> **TUGAS ANDA**:
Jawablah pertanyaan berikut berdasarkan kutipan.
(a) Di desa mana Albino Luciani menghabiskan masa kecilnya?
(b) Menurut kutipan, apa arti kata yang digunakan Maria untuk mengawali nyanyiannya?
(c) Ayat Lukas mana yang memuat ucapan syukur Yesus kepada Bapa?

> **KUTIPAN**:
Layaknya seorang pangeran. Begitulah perasaan anak laki-laki itu, terlepas dari usia muda dan pakaiannya yang sederhana dan usang, ketika ia memasuki gereja dan diliputi oleh alunan musik organ yang meriah. “Rasanya seolah-olah menyambut kami, saya dan teman-teman kecil saya, seperti kami adalah para pangeran,” katanya bertahun-tahun kemudian, mengenang masa kecilnya di Canale d'Agordo, sebuah desa kecil di timur laut Italia. Albino Luciani menunjukkan secara spesifik suatu awal dari “intuisi samar, yang kemudian menjadi keyakinan yang pasti,” bahwa Gereja Katolik “bukan hanya sesuatu yang agung, tetapi juga menjadikan anak-anak kecil besar” [1] dalam pengalaman masa kecil itu.
Pilihlah hidup
Kata-kata Beato Yohanes Paulus I ini secara alami mengingatkan kita kata-kata Maria dalam Magnificat. Kata yang Bunda kita Maria gunakan untuk mengawali nyanyiannya berarti “untuk memuliakan”, untuk menyanyikan keagungan seseorang. Maria meninggikan Allah karena Dia menjadikan yang kecil itu besar. “Ia memperlihatkan kuasa-Nya dengan perbuatan tangan-Nya dan mencerai-beraikan orang-orang yang congkak hatinya. Ia menurunkan orang-orang yang berkuasa dari takhtanya dan meninggikan orang-orang yang rendah. Ia melimpahkan segala yang baik kepada orang yang lapar, dan menyuruh orang yang kaya pergi dengan tangan hampa” (Luk 1:51-53).
Seiring dengan nyanyian Bunda Maria, Santo Lukas membagikan suatu peristiwa di mana hati Tuhan kita meluap dalam apa yang dapat kita sebut sebagai Magnificat-Nya. Seperti Ibu-Nya di Ain Karim, ketika ia mengandung-Nya, Yesus dipenuhi dengan "sukacita dalam Roh Kudus," melihat bagaimana Allah mencurahkan diri-Nya bagi mereka yang kecil: “Aku bersyukur kepada-Mu, Bapa, Tuhan langit dan bumi, karena semuanya itu Engkau sembunyikan bagi orang bijak dan orang pandai, tetapi Engkau nyatakan kepada orang kecil. Ya Bapa, itulah yang berkenan kepada-Mu. Semua telah diserahkan kepada-Ku oleh Bapa-Ku dan tidak ada seorang pun yang tahu siapakah Anak selain Bapa, dan siapakah Bapa selain Anak dan orang yang kepadanya Anak itu berkenan menyatakan hal itu” (Luk 10:21-22).

> **ENTRI YANG DITAMPILKAN**:
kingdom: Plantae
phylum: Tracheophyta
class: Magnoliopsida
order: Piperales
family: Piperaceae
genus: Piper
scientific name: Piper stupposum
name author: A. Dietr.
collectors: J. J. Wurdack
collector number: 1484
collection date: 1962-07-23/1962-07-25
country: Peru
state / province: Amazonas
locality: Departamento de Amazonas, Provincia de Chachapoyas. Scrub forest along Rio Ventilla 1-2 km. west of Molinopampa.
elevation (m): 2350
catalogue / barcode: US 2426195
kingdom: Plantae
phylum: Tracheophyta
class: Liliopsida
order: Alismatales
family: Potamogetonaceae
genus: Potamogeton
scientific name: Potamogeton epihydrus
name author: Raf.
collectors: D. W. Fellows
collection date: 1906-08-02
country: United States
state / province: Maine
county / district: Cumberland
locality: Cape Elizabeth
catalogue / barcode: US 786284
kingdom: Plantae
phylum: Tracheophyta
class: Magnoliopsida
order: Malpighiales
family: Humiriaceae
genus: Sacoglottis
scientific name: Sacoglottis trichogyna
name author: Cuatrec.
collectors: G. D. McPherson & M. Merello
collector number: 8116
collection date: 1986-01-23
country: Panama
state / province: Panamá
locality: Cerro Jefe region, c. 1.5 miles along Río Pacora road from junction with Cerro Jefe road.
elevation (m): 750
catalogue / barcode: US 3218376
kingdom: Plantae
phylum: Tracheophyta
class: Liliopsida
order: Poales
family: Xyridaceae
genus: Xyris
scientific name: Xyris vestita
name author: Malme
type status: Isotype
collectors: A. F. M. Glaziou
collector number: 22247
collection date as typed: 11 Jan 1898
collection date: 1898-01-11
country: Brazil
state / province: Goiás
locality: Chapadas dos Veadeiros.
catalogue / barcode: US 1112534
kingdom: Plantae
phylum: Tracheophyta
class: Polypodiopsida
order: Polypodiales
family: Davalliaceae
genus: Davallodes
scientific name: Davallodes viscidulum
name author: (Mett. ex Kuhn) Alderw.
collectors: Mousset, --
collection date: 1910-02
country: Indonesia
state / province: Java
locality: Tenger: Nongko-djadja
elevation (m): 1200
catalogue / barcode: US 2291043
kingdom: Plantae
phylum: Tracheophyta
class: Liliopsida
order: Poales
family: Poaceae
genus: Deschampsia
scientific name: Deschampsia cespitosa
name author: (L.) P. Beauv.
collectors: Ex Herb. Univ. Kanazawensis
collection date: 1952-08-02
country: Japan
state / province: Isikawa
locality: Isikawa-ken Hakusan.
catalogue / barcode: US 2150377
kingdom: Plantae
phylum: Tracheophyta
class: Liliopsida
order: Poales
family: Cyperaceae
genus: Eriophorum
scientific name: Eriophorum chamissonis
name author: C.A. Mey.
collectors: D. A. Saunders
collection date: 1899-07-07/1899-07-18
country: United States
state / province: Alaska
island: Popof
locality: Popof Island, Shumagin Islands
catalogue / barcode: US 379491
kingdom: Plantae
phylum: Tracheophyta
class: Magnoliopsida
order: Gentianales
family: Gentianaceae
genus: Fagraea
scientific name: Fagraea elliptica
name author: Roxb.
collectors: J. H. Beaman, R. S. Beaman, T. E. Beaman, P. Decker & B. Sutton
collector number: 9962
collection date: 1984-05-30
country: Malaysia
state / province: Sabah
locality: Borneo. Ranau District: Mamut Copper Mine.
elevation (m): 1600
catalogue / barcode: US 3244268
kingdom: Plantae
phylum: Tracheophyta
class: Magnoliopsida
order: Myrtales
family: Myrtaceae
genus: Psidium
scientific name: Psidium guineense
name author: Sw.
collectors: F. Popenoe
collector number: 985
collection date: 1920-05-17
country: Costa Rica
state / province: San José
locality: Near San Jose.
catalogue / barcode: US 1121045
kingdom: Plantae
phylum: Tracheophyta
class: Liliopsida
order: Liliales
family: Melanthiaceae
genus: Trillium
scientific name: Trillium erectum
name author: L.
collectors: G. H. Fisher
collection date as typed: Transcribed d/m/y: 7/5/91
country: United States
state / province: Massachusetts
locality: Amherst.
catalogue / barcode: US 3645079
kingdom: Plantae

> **JAWABAN TUGAS**:
(a) Di Canale d'Agordo, sebuah desa kecil di timur laut Italia.
(b) Kata itu berarti "untuk memuliakan", yaitu menyanyikan keagungan seseorang.
(c) Luk 10:21-22.